**What is required**
Among the records that follow, find the line with "서버를 등록하기 위해" and the line with "Primaries are resources". Set down those lines and all lines between them exactly, without adding anything.

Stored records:
=====

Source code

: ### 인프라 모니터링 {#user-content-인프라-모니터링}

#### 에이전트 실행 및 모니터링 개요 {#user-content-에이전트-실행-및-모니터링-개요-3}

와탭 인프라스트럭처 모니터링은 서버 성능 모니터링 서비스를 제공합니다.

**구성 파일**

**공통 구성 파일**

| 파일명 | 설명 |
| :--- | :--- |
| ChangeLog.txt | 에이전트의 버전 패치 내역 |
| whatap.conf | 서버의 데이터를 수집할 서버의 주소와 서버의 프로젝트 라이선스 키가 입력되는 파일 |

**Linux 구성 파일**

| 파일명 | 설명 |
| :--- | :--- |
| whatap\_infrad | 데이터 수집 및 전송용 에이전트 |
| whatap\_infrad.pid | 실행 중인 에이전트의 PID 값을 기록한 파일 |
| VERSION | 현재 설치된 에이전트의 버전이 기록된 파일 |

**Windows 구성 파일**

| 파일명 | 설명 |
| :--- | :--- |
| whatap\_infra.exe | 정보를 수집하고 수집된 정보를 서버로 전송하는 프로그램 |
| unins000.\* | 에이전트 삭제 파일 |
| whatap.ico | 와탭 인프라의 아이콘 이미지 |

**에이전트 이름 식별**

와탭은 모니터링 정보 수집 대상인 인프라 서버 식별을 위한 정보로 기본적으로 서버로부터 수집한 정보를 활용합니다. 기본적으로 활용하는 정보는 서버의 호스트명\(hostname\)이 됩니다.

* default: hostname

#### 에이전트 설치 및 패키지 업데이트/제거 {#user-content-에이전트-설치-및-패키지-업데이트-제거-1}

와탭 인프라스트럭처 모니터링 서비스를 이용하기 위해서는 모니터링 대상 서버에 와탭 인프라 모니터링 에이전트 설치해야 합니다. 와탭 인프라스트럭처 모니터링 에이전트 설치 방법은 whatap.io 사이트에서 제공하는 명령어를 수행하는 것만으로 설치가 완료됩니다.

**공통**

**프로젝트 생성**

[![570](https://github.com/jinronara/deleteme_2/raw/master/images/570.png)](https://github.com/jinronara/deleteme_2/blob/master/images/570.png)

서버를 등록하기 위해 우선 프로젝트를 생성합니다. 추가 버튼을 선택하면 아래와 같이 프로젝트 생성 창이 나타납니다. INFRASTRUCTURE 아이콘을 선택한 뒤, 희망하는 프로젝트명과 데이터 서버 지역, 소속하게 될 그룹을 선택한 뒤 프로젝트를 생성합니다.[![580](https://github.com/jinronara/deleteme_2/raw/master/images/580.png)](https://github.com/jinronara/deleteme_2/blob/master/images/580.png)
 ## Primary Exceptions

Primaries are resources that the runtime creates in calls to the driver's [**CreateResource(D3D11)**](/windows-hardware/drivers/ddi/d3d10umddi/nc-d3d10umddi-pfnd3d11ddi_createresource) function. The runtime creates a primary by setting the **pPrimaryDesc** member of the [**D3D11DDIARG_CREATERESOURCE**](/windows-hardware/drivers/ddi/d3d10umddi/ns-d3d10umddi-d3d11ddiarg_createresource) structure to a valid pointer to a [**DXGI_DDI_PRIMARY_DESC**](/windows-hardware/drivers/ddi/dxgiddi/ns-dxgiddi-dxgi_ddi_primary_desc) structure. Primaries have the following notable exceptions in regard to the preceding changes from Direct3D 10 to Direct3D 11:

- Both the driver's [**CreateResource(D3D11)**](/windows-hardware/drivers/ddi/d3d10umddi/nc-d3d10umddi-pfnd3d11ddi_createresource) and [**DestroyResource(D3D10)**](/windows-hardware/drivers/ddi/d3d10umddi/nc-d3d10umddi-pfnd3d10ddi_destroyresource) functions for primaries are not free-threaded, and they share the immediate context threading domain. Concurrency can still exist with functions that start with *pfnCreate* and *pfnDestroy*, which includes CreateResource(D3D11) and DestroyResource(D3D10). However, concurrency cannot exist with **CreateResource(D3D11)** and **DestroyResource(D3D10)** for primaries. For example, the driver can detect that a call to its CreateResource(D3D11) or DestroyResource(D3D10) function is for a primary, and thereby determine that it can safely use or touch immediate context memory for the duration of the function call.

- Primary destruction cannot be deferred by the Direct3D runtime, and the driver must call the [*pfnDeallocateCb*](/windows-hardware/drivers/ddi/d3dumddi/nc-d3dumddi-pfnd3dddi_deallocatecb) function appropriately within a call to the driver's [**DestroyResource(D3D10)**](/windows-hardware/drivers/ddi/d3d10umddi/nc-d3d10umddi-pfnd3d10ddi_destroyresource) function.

=====

**Task solution**
서버를 등록하기 위해 우선 프로젝트를 생성합니다. 추가 버튼을 선택하면 아래와 같이 프로젝트 생성 창이 나타납니다. INFRASTRUCTURE 아이콘을 선택한 뒤, 희망하는 프로젝트명과 데이터 서버 지역, 소속하게 될 그룹을 선택한 뒤 프로젝트를 생성합니다.[![580](https://github.com/jinronara/deleteme_2/raw/master/images/580.png)](https://github.com/jinronara/deleteme_2/blob/master/images/580.png)
 ## Primary Exceptions

Primaries are resources that the runtime creates in calls to the driver's [**CreateResource(D3D11)**](/windows-hardware/drivers/ddi/d3d10umddi/nc-d3d10umddi-pfnd3d11ddi_createresource) function. The runtime creates a primary by setting the **pPrimaryDesc** member of the [**D3D11DDIARG_CREATERESOURCE**](/windows-hardware/drivers/ddi/d3d10umddi/ns-d3d10umddi-d3d11ddiarg_createresource) structure to a valid pointer to a [**DXGI_DDI_PRIMARY_DESC**](/windows-hardware/drivers/ddi/dxgiddi/ns-dxgiddi-dxgi_ddi_primary_desc) structure. Primaries have the following notable exceptions in regard to the preceding changes from Direct3D 10 to Direct3D 11:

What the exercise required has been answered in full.